Além disso, considerando que o desenvolvimento do teletrabalho ao longo do tempo envolve circunstâncias não totalmente previsíveis em uma avaliação inicial, entende-se que seria importante uma reavaliação a cada seis meses. Nessa reavaliação semestral (preferencialmente realizada por médico do trabalho e psicólogo), seria possível averiguar como o servidor tem se adaptado ao trabalho remoto e quais as suas implicações sobre seu modo de vida e, especialmente, sobre sua saúde. Desse modo, seria possível constatar eventuais alterações prejudiciais e dar o devido encaminhamento ao caso.

Sob a ótica da Administração, a reavaliação semestral também seria muito positiva, pois permitiria fazer ajustes necessários e analisar a produtividade do servidor, bem como evitar a consolidação de situações potencialmente danosas a sua saúde. Nessa perspectiva, há que se considerar que a Administração deve zelar não só pela eficiência do serviço público, mas também pelo bem-estar do trabalhador. Outra possibilidade aventada por esta pesquisa é que o teletrabalho em regime integral seja adotado somente após uma prévia experiência em regime parcial. Entende-se que tal medida permitiria que o trabalhador avaliasse sua experiência com o trabalho remoto, verificando benefícios e dificuldades, antes de alterar de forma mais intensa a sua rotina laboral. Ademais, permitiria ao trabalhador avaliar os reais impactos do teletrabalho em termos de socialização, organização,

produtividade e interação familiar, para então decidir sobre a viabilidade dessa modalidade em regime integral em suas atuais circunstâncias de vida.

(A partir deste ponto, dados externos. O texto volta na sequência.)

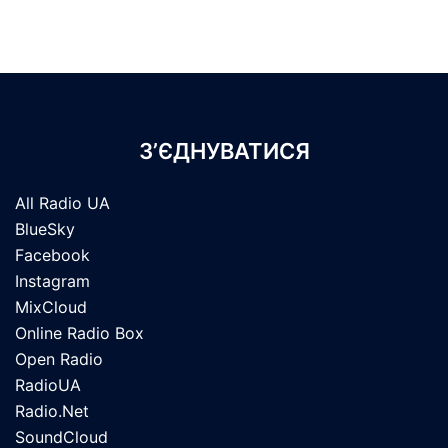
З’ЄДНУВАТИСЯ
All Radio UA
BlueSky
Facebook
Instagram
MixCloud
Online Radio Box
Open Radio
RadioUA
Radio.Net
SoundCloud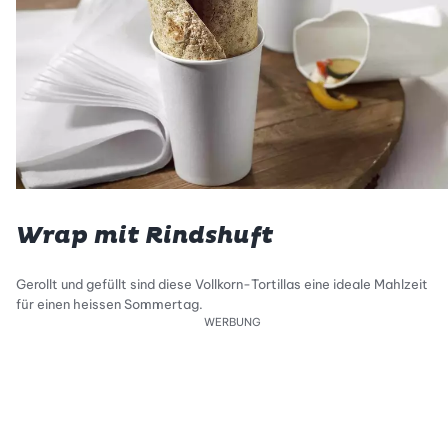
Wrap mit Rindshuft
Gerollt und gefüllt sind diese Vollkorn-Tortillas eine ideale Mahlzeit
für einen heissen Sommertag.
WERBUNG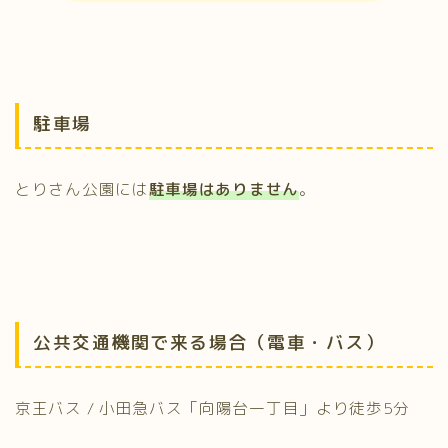
駐車場
とりさん公園には
駐車場はありません
。
公共交通機関で来る場合（電車・バス）
京王バス / 小田急バス「向陽台一丁目」より徒歩5分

A importância desse estágio de experiência também reside na possibilidade de uma fase de transição, em que o servidor, com suporte da Gestão, avaliaria o desdobramento de tal modalidade sobre a sua rotina e produtividade. Nesse caso, experiências positivas poderiam ser ampliadas para o regime integral, enquanto que as vivências menos exitosas poderiam ser avaliadas e solucionadas – ou interrompidas, antes de gerarem maiores efeitos prejudiciais para o teletrabalhador e para a Administração.